- Country: China
- Location: Wutai County, Xinzhou, Shanxi Province
- Coordinates: 38°32′12.65″N 113°16′20.24″E﻿ / ﻿38.5368472°N 113.2722889°E
- Status: Operational
- Construction began: 2001
- Opening date: 2008

Upper reservoir
- Creates: Xilongchi Upper
- Total capacity: 48,510,000 m^{3} (39,330 acre⋅ft)

Lower reservoir
- Creates: Xilongchi Lower
- Total capacity: 49,420,000 m^{3} (40,070 acre⋅ft)

Power Station
- Hydraulic head: 624 m (2,047 ft)
- Pump-generators: 4 x 300 MW Francis pump turbines
- Installed capacity: 1,200 MW
- Annual generation: 1.8 billion kWh

= Xilongchi Pumped Storage Power Station =

The Xilongchi Pumped Storage Power Station is a pumped-storage hydroelectric power station located 50 km east of Xinzhou in Wutai County of Shanxi Province, China. It was constructed between 2001 and 2008. The power station operates by shifting water between an upper and lower reservoir to generate electricity. The lower reservoir was formed with the creation of the Xilongchi Lower Dam. The Xilongchi Upper Reservoir is located high atop a mountain above the northeast side of the lower reservoir. Both reservoirs are located between the confluence of the Hutuo and Qingshui Rivers. During periods of low energy demand, such as at night, water is pumped from Xilongchi Lower Reservoir up to the upper reservoir. When energy demand is high, the water is released back down to the lower reservoir but the pump turbines that pumped the water up now reverse mode and serve as generators to produce electricity. The process is repeated as necessary and the plant serves as a peaking power plant.

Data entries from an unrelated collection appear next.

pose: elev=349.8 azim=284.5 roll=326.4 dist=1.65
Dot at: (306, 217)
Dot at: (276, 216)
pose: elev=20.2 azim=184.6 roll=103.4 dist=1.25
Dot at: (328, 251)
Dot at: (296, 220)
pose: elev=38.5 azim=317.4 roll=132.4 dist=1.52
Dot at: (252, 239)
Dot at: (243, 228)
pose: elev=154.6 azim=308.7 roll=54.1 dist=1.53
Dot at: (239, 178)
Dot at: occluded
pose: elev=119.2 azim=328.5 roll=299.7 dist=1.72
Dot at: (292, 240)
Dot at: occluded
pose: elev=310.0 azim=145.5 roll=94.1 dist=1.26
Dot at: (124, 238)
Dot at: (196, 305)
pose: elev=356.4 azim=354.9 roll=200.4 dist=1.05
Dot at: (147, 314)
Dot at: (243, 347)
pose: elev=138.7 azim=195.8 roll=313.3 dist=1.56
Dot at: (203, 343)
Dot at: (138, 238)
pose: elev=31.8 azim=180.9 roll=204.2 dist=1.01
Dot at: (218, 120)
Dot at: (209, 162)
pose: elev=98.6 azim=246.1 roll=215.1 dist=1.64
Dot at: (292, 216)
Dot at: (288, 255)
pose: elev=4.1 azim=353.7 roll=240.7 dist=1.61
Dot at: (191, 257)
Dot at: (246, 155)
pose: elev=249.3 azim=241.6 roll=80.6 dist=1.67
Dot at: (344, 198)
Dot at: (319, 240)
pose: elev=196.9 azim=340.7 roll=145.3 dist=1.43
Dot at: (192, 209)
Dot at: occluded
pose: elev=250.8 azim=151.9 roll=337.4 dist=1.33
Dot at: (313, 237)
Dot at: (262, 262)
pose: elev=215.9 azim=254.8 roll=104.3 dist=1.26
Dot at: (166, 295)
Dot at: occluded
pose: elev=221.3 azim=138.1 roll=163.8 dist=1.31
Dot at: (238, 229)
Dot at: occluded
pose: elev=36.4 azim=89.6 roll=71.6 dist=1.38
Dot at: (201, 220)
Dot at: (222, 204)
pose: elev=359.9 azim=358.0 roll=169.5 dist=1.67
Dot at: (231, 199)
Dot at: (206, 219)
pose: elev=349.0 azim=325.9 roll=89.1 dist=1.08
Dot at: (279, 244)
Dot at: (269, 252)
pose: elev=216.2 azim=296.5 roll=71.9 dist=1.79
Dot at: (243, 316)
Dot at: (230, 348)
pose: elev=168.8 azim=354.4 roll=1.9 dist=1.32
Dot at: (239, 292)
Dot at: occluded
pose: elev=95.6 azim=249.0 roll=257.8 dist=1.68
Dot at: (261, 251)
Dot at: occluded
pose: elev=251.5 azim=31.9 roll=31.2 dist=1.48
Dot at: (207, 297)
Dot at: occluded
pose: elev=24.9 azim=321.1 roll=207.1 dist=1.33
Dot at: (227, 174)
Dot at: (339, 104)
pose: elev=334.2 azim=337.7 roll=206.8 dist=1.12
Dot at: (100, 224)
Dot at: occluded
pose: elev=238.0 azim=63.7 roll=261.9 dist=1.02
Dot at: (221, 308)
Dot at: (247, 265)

The lower reservoir is created by a 97 m tall and 533 m long rock-fill dam with asphalt concrete facing on a mountain-side just about the Hutuo River. It can withhold up to 49420000 m3 of water. The upper reservoir is created by a 50 m tall and 499.6 m long rock-fill dam with asphalt concrete facing. It can withhold up to 48510000 m3 of water. Water from the upper reservoir is sent to the 1,200 MW underground power station down near the lower reservoir through headrace/penstock pipes. The drop in elevation between the upper and lower reservoir affords a hydraulic head (water drop) of 624 m.